What to work on
Your task is to transcribe the records exactly, skipping every image.

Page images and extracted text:
▼
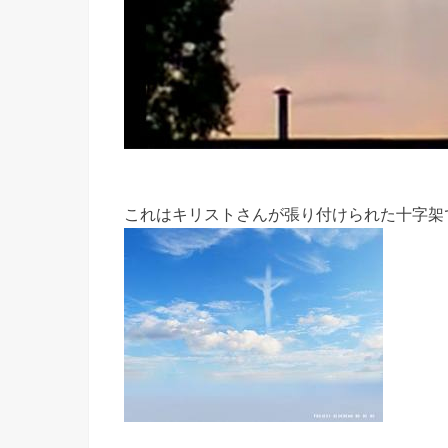
これはキリストさんが張り付けられた十字架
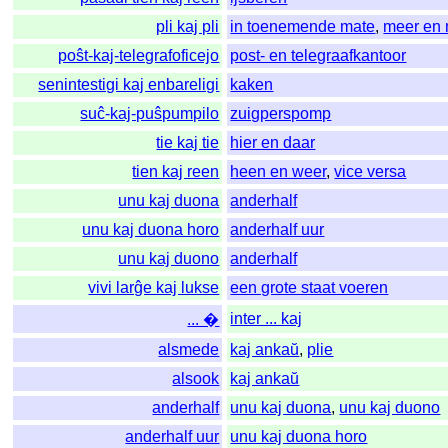
pli kaj pli
in toenemende mate
,
meer en
poŝt-kaj-telegrafoficejo
post- en telegraafkantoor
senintestigi kaj enbareligi
kaken
suĉ-kaj-puŝpumpilo
zuigperspomp
tie kaj tie
hier en daar
tien kaj reen
heen en weer
,
vice versa
unu kaj duona
anderhalf
unu kaj duona horo
anderhalf uur
unu kaj duono
anderhalf
vivi larĝe kaj lukse
een grote staat voeren
inter ... kaj
... �
alsmede
kaj ankaŭ
,
plie
alsook
kaj ankaŭ
anderhalf
unu kaj duona
,
unu kaj duono
anderhalf uur
unu kaj duona horo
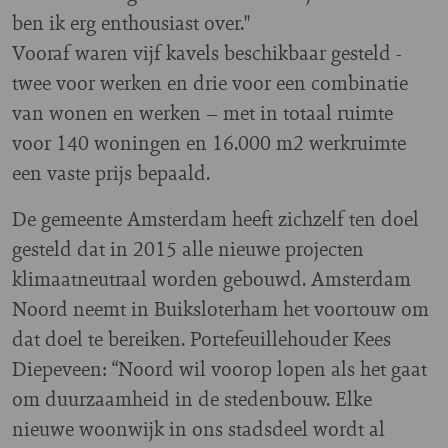
ben ik erg enthousiast over."
Vooraf waren vijf kavels beschikbaar gesteld -
twee voor werken en drie voor een combinatie
van wonen en werken – met in totaal ruimte
voor 140 woningen en 16.000 m2 werkruimte
een vaste prijs bepaald.
De gemeente Amsterdam heeft zichzelf ten doel
gesteld dat in 2015 alle nieuwe projecten
klimaatneutraal worden gebouwd. Amsterdam
Noord neemt in Buiksloterham het voortouw om
dat doel te bereiken. Portefeuillehouder Kees
Diepeveen: “Noord wil voorop lopen als het gaat
om duurzaamheid in de stedenbouw. Elke
nieuwe woonwijk in ons stadsdeel wordt al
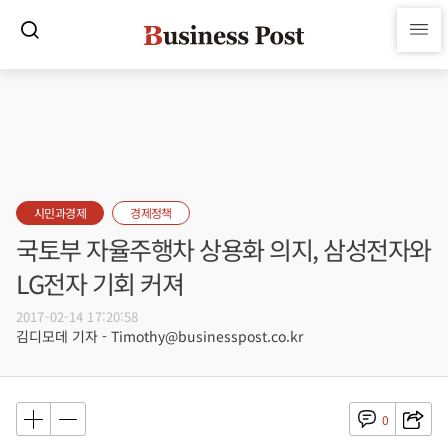
시민과경제
경제정책
국토부 자율주행차 상용화 의지, 삼성전자와
LG전자 기회 커져
2017-02-14 17:20:58
김디모데 기자 - Timothy@businesspost.co.kr
0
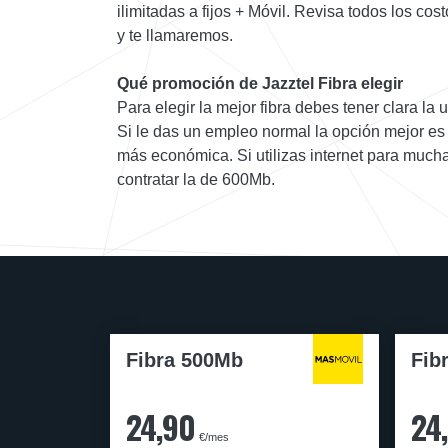
ilimitadas a fijos + Móvil. Revisa todos los co
y te llamaremos.
Qué promoción de Jazztel Fibra elegir
Para elegir la mejor fibra debes tener clara la u
Si le das un empleo normal la opción mejor es 
más económica. Si utilizas internet para muc
contratar la de 600Mb.
Fibra 500Mb
Fib
24,90
24
€/mes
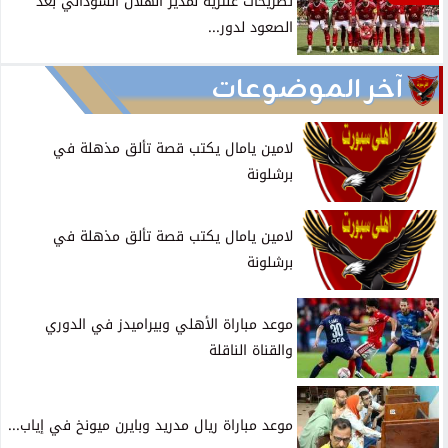
تصريحات عنترية لمدير الهلال السوداني بعد
الصعود لدور...
آخر الموضوعات
لامين يامال يكتب قصة تألق مذهلة في
برشلونة
لامين يامال يكتب قصة تألق مذهلة في
برشلونة
موعد مباراة الأهلي وبيراميدز في الدوري
والقناة الناقلة
موعد مباراة ريال مدريد وبايرن ميونخ في إياب...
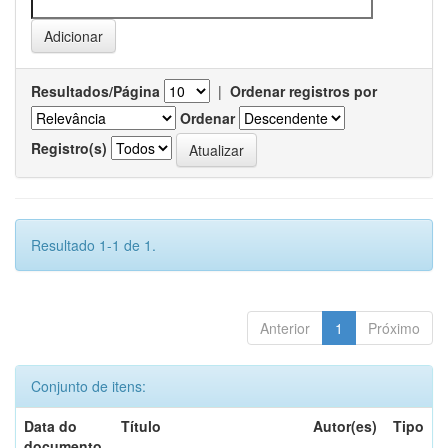
Resultados/Página
|
Ordenar registros por
Ordenar
Registro(s)
Resultado 1-1 de 1.
Anterior
1
Próximo
Conjunto de itens:
Data do
Título
Autor(es)
Tipo
documento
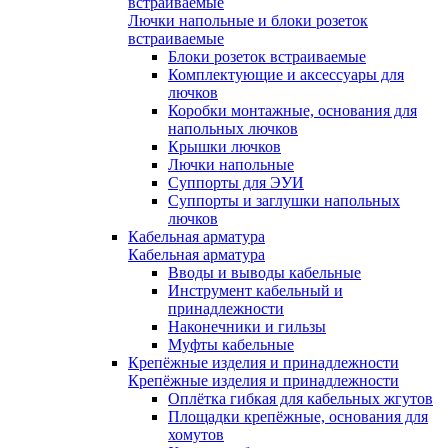
встраиваемые
Лючки напольные и блоки розеток
встраиваемые
Блоки розеток встраиваемые
Комплектующие и аксессуары для
лючков
Коробки монтажные, основания для
напольных лючков
Крышки лючков
Лючки напольные
Суппорты для ЭУИ
Суппорты и заглушки напольных
лючков
Кабельная арматура
Кабельная арматура
Вводы и выводы кабельные
Инструмент кабельный и
принадлежности
Наконечники и гильзы
Муфты кабельные
Крепёжные изделия и принадлежности
Крепёжные изделия и принадлежности
Оплётка гибкая для кабельных жгутов
Площадки крепёжные, основания для
хомутов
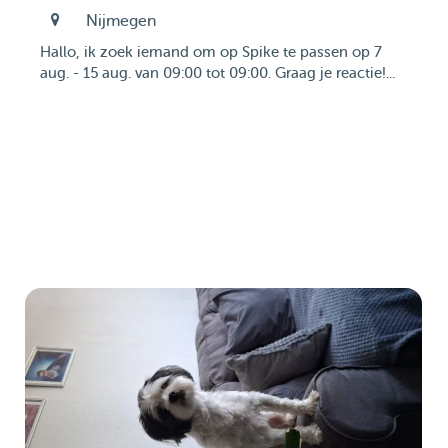
Nijmegen
Hallo, ik zoek iemand om op Spike te passen op 7
aug. - 15 aug. van 09:00 tot 09:00. Graag je reactie!...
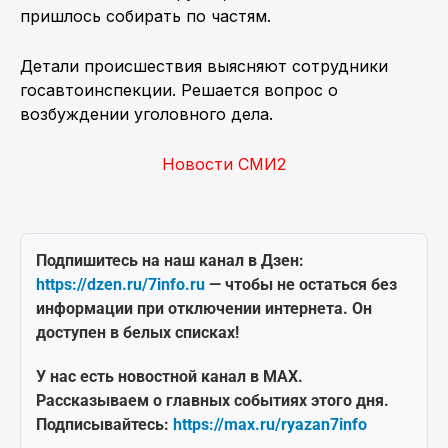
пришлось собирать по частям.
Детали происшествия выясняют сотрудники
госавтоинспекции. Решается вопрос о
возбуждении уголовного дела.
Новости СМИ2
Подпишитесь на наш канал в Дзен:
https://dzen.ru/7info.ru
— чтобы не остаться без
информации при отключении интернета. Он
доступен в белых списках!
У нас есть новостной канал в MAX.
Рассказываем о главных событиях этого дня.
Подписывайтесь:
https://max.ru/ryazan7info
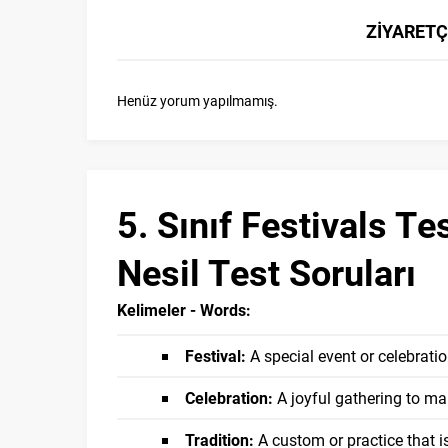
ZİYARETÇ
Henüz yorum yapılmamış.
5. Sınıf Festivals Te
Nesil Test Soruları
Kelimeler - Words:
Festival:
A special event or celebratio
Celebration:
A joyful gathering to ma
Tradition:
A custom or practice that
▲
Expected answer
これはキリストさんが張り付けられた十字架
pli kaj pli
in toenemende mate
,
meer en
poŝt-kaj-telegrafoficejo
post- en telegraafkantoor
senintestigi kaj enbareligi
kaken
suĉ-kaj-puŝpumpilo
zuigperspomp
tie kaj tie
hier en daar
tien kaj reen
heen en weer
,
vice versa
unu kaj duona
anderhalf
unu kaj duona horo
anderhalf uur
unu kaj duono
anderhalf
vivi larĝe kaj lukse
een grote staat voeren
inter ... kaj
... �
alsmede
kaj ankaŭ
,
plie
alsook
kaj ankaŭ
anderhalf
unu kaj duona
,
unu kaj duono
anderhalf uur
unu kaj duona horo
ben ik erg enthousiast over."
Vooraf waren vijf kavels beschikbaar gesteld -
twee voor werken en drie voor een combinatie
van wonen en werken – met in totaal ruimte
voor 140 woningen en 16.000 m2 werkruimte
een vaste prijs bepaald.
De gemeente Amsterdam heeft zichzelf ten doel
gesteld dat in 2015 alle nieuwe projecten
klimaatneutraal worden gebouwd. Amsterdam
Noord neemt in Buiksloterham het voortouw om
dat doel te bereiken. Portefeuillehouder Kees
Diepeveen: “Noord wil voorop lopen als het gaat
om duurzaamheid in de stedenbouw. Elke
nieuwe woonwijk in ons stadsdeel wordt al
시민과경제
경제정책
국토부 자율주행차 상용화 의지, 삼성전자와
LG전자 기회 커져
2017-02-14 17:20:58
김디모데 기자 - Timothy@businesspost.co.kr
0
ilimitadas a fijos + Móvil. Revisa todos los co
y te llamaremos.
Qué promoción de Jazztel Fibra elegir
Para elegir la mejor fibra debes tener clara la u
Si le das un empleo normal la opción mejor es 
más económica. Si utilizas internet para muc
contratar la de 600Mb.
Fibra 500Mb
Fib
24,90
24
€/mes
تصريحات عنترية لمدير الهلال السوداني بعد
الصعود لدور...
آخر الموضوعات
لامين يامال يكتب قصة تألق مذهلة في
برشلونة
لامين يامال يكتب قصة تألق مذهلة في
برشلونة
موعد مباراة الأهلي وبيراميدز في الدوري
والقناة الناقلة
موعد مباراة ريال مدريد وبايرن ميونخ في إياب...
Resultados/Página
|
Ordenar registros por
Ordenar
Registro(s)
Resultado 1-1 de 1.
Anterior
1
Próximo
Conjunto de itens:
Data do
Título
Autor(es)
Tipo
documento
встраиваемые
Лючки напольные и блоки розеток
встраиваемые
Блоки розеток встраиваемые
Комплектующие и аксессуары для
лючков
Коробки монтажные, основания для
напольных лючков
Крышки лючков
Лючки напольные
Суппорты для ЭУИ
Суппорты и заглушки напольных
лючков
Кабельная арматура
Кабельная арматура
Вводы и выводы кабельные
Инструмент кабельный и
принадлежности
Наконечники и гильзы
Муфты кабельные
Крепёжные изделия и принадлежности
Крепёжные изделия и принадлежности
Оплётка гибкая для кабельных жгутов
Площадки крепёжные, основания для
хомутов
Nijmegen
Hallo, ik zoek iemand om op Spike te passen op 7
aug. - 15 aug. van 09:00 tot 09:00. Graag je reactie!...
пришлось собирать по частям.
Детали происшествия выясняют сотрудники
госавтоинспекции. Решается вопрос о
возбуждении уголовного дела.
Новости СМИ2
Подпишитесь на наш канал в Дзен:
https://dzen.ru/7info.ru
— чтобы не остаться без
информации при отключении интернета. Он
доступен в белых списках!
У нас есть новостной канал в MAX.
Рассказываем о главных событиях этого дня.
Подписывайтесь:
https://max.ru/ryazan7info
ZİYARETÇ
Henüz yorum yapılmamış.
5. Sınıf Festivals Te
Nesil Test Soruları
Kelimeler - Words:
Festival:
A special event or celebratio
Celebration:
A joyful gathering to ma
Tradition:
A custom or practice that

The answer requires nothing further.